移住に際して、行政等の支援で役立ったことをお聞かせください。
当時、宇治田原町では移住支援の制度を整えてくださっていたので、「空き家バンク」を活用することができました。年末年始の休暇中でありながら担当の方々が動いてくださったことが忘れられません。
また、初めて埼玉県から宇治田原町にお電話をした時の役場の方々のウェルカムな空気感も大変嬉しく心強かったです。
そんな宇治田原町の中で、今現在は様々な活動に参加しながら充実した日々です。
活動の一部ですが、お茶を柱とした都市と宇治田原町の交流事業「21 お茶のふるさと塾」では、宇治田原町を盛り上げていきたいという多種多様な業種の塾員メンバーが、多岐にわたる様々な活動を実現しています。
昨年初秋には、茶畑風景が広がる西ノ山展望広場にて、宇治田原町在住のヴィオラ奏者をはじめとする弦楽三重奏の野外演奏会を開催し、多くの方々に今までにない感動を味わっていただけました。
宇治田原町の学生達が主体となって、様々な体験やイベントを企画運営している「茶ッピー未来基金」では、季節ごとにスタッフメンバーが発案企画した講座やイベントを、町内の保育所や幼稚園、小中学校に呼びかけて実施しています。基本的には大人は手出しをしません。

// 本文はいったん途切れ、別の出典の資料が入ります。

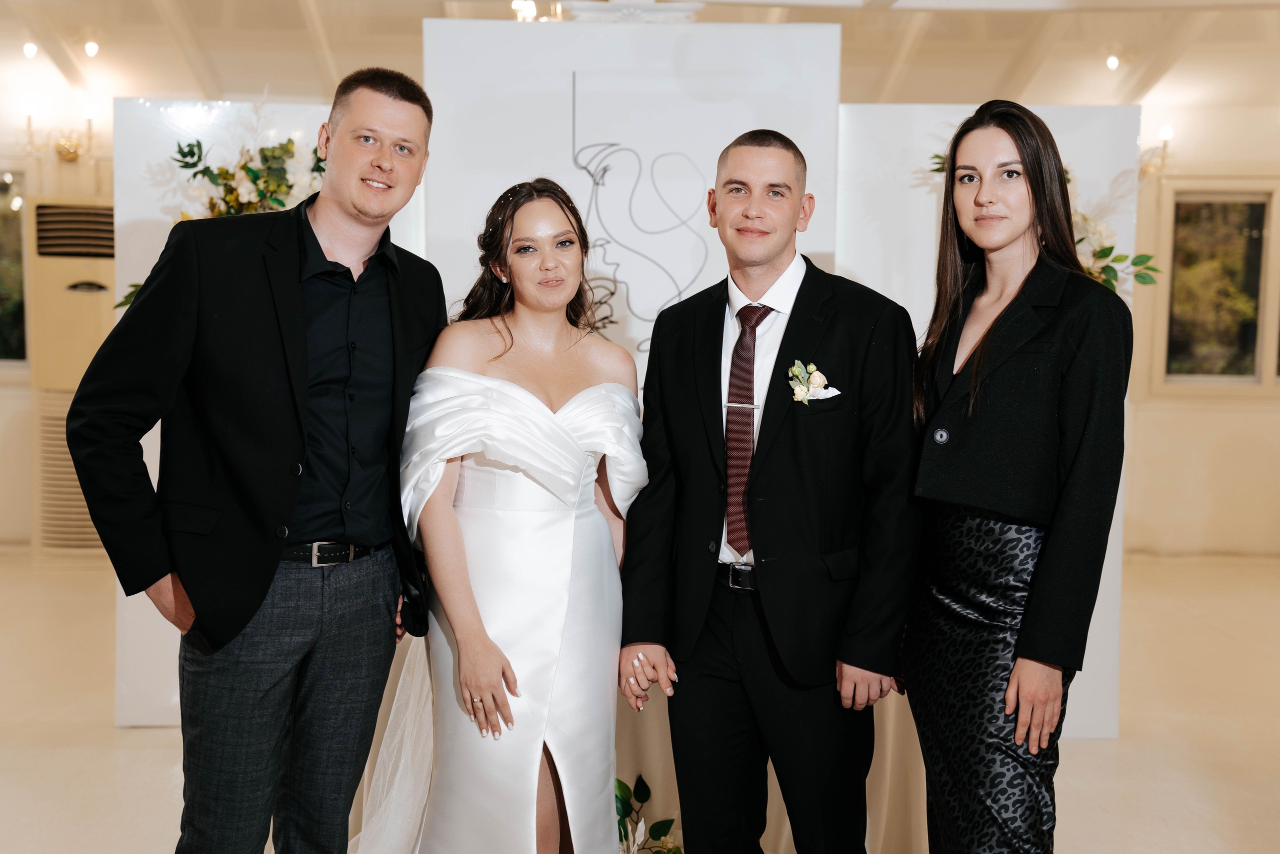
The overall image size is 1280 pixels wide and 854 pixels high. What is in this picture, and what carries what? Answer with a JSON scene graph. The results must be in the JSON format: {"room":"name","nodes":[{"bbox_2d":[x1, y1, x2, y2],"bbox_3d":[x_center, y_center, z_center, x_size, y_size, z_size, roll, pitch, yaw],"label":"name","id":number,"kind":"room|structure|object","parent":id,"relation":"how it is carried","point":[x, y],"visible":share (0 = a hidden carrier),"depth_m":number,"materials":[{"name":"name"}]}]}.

学年年齢関係なく、子供達が自分たちの力で創り上げていく過程は、子供達や町への大きなパワーになっています。
移住して感じた、移住前の想像と違ったところ(ギャップ)をお聞かせください。
私達は長女の小学校入学が目前だったので、考えるよりも動くことが先、何か想像をもって移住をすすめることはできていなかったと思います。
移住してからのギャップという点においては特にありません。
ギャップというよりはすごいと思うこと、移住してから今でも常に起きるので、面白いなぁと思うことがあります。それはご親戚の和、知人の和がとっても広いこと。私が違う場所でお知り合いになった方々が、実はご親戚だったり旧友だったりというのがよくあります。そのおかげで知らないことを教えてもらいやすかったりもします。
宇治田原の移住定住パンフレットにある「ちかいっ宇治田原町」のまさに「ちかいっ」の魅力的なひとつだと思います。
これから移住を考える方へ、先輩移住者としてのアドバイスをお願いします。
現在の宇治田原町には、移住を支援したりアドバイスしたり、また一緒になって考えてくれる人材が、役場はもちろんその周りにもたくさんいらっしゃいます。
それは生まれも育ちも宇治田原町の者から移住者まで。熱く親身になってくれるに違いありません。 どこの窓口をたたいてもらっても構いません。少しでも魅かれるものを感じてくださったら、ぜひ宇治田原町をのぞいてみてください。そこから必ず広がります。きっとやりたいことが実現します。
お茶も桜も蛍も虫も鳥も人々も、皆お待ちしています。